Warranty of Habitability Early Notification Requirements

Posted By: Drew Hamrick Trends , Legal Issues ,

The new notice requirements of Colorado’s Warranty of Habitability (effective August 2, 2019) require a landlord to type, long before making repairs. The requirements are specific and time sensitive.  They will doom the reasonable, but inexperienced landlord to losing the dispute, regardless of the underlying merits of the argument.


The statutory clock starts ticking when the landlord receives “reasonably complete written or electronic notice of the condition” of the problem from the resident. The statute allows for a pre-agreed specific email address, phone number, or electronic portal for notices. Therefore, a prudent lease contract should include specified and required contact information for this purpose.


Upon receipt of the resident’s notice, the landlord must provide a response within 24 hours that includes:

  • The landlord’s intentions for remedying the condition.
  • An estimate of when the remediation will commence (24 or 96 hours depending on seriousness).
  • An estimate of when the remediation will be completed.


There’s oddly no requirement that the landlord’s response notice be in writing.  However, both expediency and the need to prove the content and timing of the response notice dictate written or electronic notice. While these are the only three required elements of the landlord’s response notice, it is a convenient opportunity to provide notice of entry (whether or not required by lease) and also influence the likely outcome of a litigated finding of what might constitute the statute’s undefined obligation to “commence remedial action”.

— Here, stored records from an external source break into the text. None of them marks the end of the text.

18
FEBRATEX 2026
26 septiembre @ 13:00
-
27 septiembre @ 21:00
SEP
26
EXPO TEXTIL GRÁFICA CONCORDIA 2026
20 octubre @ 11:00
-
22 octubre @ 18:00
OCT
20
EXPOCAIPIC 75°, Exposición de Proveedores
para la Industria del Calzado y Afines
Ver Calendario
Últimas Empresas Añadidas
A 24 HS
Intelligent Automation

The statute dictates that the landlord will commence remedial action within 24 hours for an issue that “materially interferes with the tenant’s life, health or safety” or within 96 hours for the long list of less serious required repairs (working appliances, leaking roofs, hot water etc.), but it doesn’t say what commencement might be. Obviously, the greater the progress on the repair, the more likely a landlord will be able to win the argument that the steps taken within the mandated time-frame represent commencement. 


However, when little progress can be anticipated within the mandated response time, statements like we will commence remediation work by “inspecting the problem to determine what needs to be done”, “causing a maintenance representative to respond to the unit”, or “ordering necessary replacement parts” will go a long way to creating “commencement” when it might otherwise not exist. 


The more information that may be available regarding the scope and timing of the work, the more meaningful the information that can be provided to the resident. Other than making promises that can’t be kept, there is nothing wrong with providing more information than the statute requires. However, given the short time for the response and the mandatory minimum content, there will be times when the even the most diligent and transparent landlord will be forced to make very little information sound like statutory compliance. For those times consider:


We intend to make all necessary repairs.  We will commence the repair process by inspecting and diagnosing the problem to determine needed supplies, equipment and repair person(s) within ____ hours.  We will be entering the unit for that purpose during this time-frame.  We estimate that the repairs will be completed when the necessary materials and repair persons can be coordinated at the unit.